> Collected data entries
Segment Open

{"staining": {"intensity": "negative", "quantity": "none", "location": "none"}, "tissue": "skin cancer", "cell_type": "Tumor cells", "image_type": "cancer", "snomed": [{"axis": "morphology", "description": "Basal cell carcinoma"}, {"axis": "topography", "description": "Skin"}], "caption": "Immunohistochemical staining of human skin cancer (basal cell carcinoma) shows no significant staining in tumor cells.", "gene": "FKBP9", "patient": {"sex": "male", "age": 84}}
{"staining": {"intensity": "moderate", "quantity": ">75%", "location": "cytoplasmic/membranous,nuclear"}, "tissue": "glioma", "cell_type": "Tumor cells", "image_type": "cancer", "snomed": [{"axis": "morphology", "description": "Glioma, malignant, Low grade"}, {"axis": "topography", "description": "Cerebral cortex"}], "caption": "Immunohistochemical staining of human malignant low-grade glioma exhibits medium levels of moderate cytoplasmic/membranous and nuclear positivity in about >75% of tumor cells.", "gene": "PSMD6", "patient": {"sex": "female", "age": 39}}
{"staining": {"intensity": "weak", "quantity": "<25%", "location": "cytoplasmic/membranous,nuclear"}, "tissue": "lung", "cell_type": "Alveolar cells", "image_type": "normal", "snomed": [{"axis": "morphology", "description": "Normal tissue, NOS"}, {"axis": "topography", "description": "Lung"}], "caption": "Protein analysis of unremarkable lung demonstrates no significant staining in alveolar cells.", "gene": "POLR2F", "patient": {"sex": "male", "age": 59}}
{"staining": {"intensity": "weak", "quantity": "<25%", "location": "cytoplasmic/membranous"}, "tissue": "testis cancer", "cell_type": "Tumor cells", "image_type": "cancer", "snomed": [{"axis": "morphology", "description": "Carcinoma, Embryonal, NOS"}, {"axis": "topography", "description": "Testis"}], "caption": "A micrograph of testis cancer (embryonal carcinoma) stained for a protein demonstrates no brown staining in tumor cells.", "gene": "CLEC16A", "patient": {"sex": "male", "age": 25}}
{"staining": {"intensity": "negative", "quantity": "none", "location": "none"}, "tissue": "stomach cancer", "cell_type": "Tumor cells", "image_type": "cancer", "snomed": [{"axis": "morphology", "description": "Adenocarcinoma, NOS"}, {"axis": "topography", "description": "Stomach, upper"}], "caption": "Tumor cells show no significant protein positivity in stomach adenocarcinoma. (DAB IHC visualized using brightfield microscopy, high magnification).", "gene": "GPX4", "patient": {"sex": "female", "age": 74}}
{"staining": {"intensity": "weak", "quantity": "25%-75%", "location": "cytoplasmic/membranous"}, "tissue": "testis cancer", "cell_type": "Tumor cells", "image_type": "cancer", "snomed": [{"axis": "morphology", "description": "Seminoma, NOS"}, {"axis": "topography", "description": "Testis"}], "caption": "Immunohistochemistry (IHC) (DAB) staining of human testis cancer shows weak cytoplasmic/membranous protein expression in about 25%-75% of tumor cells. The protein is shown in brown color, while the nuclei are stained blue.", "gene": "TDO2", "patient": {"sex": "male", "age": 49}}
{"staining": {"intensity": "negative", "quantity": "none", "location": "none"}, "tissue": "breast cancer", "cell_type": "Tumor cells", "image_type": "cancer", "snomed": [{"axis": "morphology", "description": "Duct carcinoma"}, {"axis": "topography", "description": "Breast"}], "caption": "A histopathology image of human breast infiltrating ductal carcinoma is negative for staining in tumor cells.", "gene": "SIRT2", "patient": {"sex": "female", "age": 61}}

Segment Closed

> Try it
Give back each record exactly, from the first line through the last.

> Result for this exercise
{"staining": {"intensity": "negative", "quantity": "none", "location": "none"}, "tissue": "skin cancer", "cell_type": "Tumor cells", "image_type": "cancer", "snomed": [{"axis": "morphology", "description": "Basal cell carcinoma"}, {"axis": "topography", "description": "Skin"}], "caption": "Immunohistochemical staining of human skin cancer (basal cell carcinoma) shows no significant staining in tumor cells.", "gene": "FKBP9", "patient": {"sex": "male", "age": 84}}
{"staining": {"intensity": "moderate", "quantity": ">75%", "location": "cytoplasmic/membranous,nuclear"}, "tissue": "glioma", "cell_type": "Tumor cells", "image_type": "cancer", "snomed": [{"axis": "morphology", "description": "Glioma, malignant, Low grade"}, {"axis": "topography", "description": "Cerebral cortex"}], "caption": "Immunohistochemical staining of human malignant low-grade glioma exhibits medium levels of moderate cytoplasmic/membranous and nuclear positivity in about >75% of tumor cells.", "gene": "PSMD6", "patient": {"sex": "female", "age": 39}}
{"staining": {"intensity": "weak", "quantity": "<25%", "location": "cytoplasmic/membranous,nuclear"}, "tissue": "lung", "cell_type": "Alveolar cells", "image_type": "normal", "snomed": [{"axis": "morphology", "description": "Normal tissue, NOS"}, {"axis": "topography", "description": "Lung"}], "caption": "Protein analysis of unremarkable lung demonstrates no significant staining in alveolar cells.", "gene": "POLR2F", "patient": {"sex": "male", "age": 59}}
{"staining": {"intensity": "weak", "quantity": "<25%", "location": "cytoplasmic/membranous"}, "tissue": "testis cancer", "cell_type": "Tumor cells", "image_type": "cancer", "snomed": [{"axis": "morphology", "description": "Carcinoma, Embryonal, NOS"}, {"axis": "topography", "description": "Testis"}], "caption": "A micrograph of testis cancer (embryonal carcinoma) stained for a protein demonstrates no brown staining in tumor cells.", "gene": "CLEC16A", "patient": {"sex": "male", "age": 25}}
{"staining": {"intensity": "negative", "quantity": "none", "location": "none"}, "tissue": "stomach cancer", "cell_type": "Tumor cells", "image_type": "cancer", "snomed": [{"axis": "morphology", "description": "Adenocarcinoma, NOS"}, {"axis": "topography", "description": "Stomach, upper"}], "caption": "Tumor cells show no significant protein positivity in stomach adenocarcinoma. (DAB IHC visualized using brightfield microscopy, high magnification).", "gene": "GPX4", "patient": {"sex": "female", "age": 74}}
{"staining": {"intensity": "weak", "quantity": "25%-75%", "location": "cytoplasmic/membranous"}, "tissue": "testis cancer", "cell_type": "Tumor cells", "image_type": "cancer", "snomed": [{"axis": "morphology", "description": "Seminoma, NOS"}, {"axis": "topography", "description": "Testis"}], "caption": "Immunohistochemistry (IHC) (DAB) staining of human testis cancer shows weak cytoplasmic/membranous protein expression in about 25%-75% of tumor cells. The protein is shown in brown color, while the nuclei are stained blue.", "gene": "TDO2", "patient": {"sex": "male", "age": 49}}
{"staining": {"intensity": "negative", "quantity": "none", "location": "none"}, "tissue": "breast cancer", "cell_type": "Tumor cells", "image_type": "cancer", "snomed": [{"axis": "morphology", "description": "Duct carcinoma"}, {"axis": "topography", "description": "Breast"}], "caption": "A histopathology image of human breast infiltrating ductal carcinoma is negative for staining in tumor cells.", "gene": "SIRT2", "patient": {"sex": "female", "age": 61}}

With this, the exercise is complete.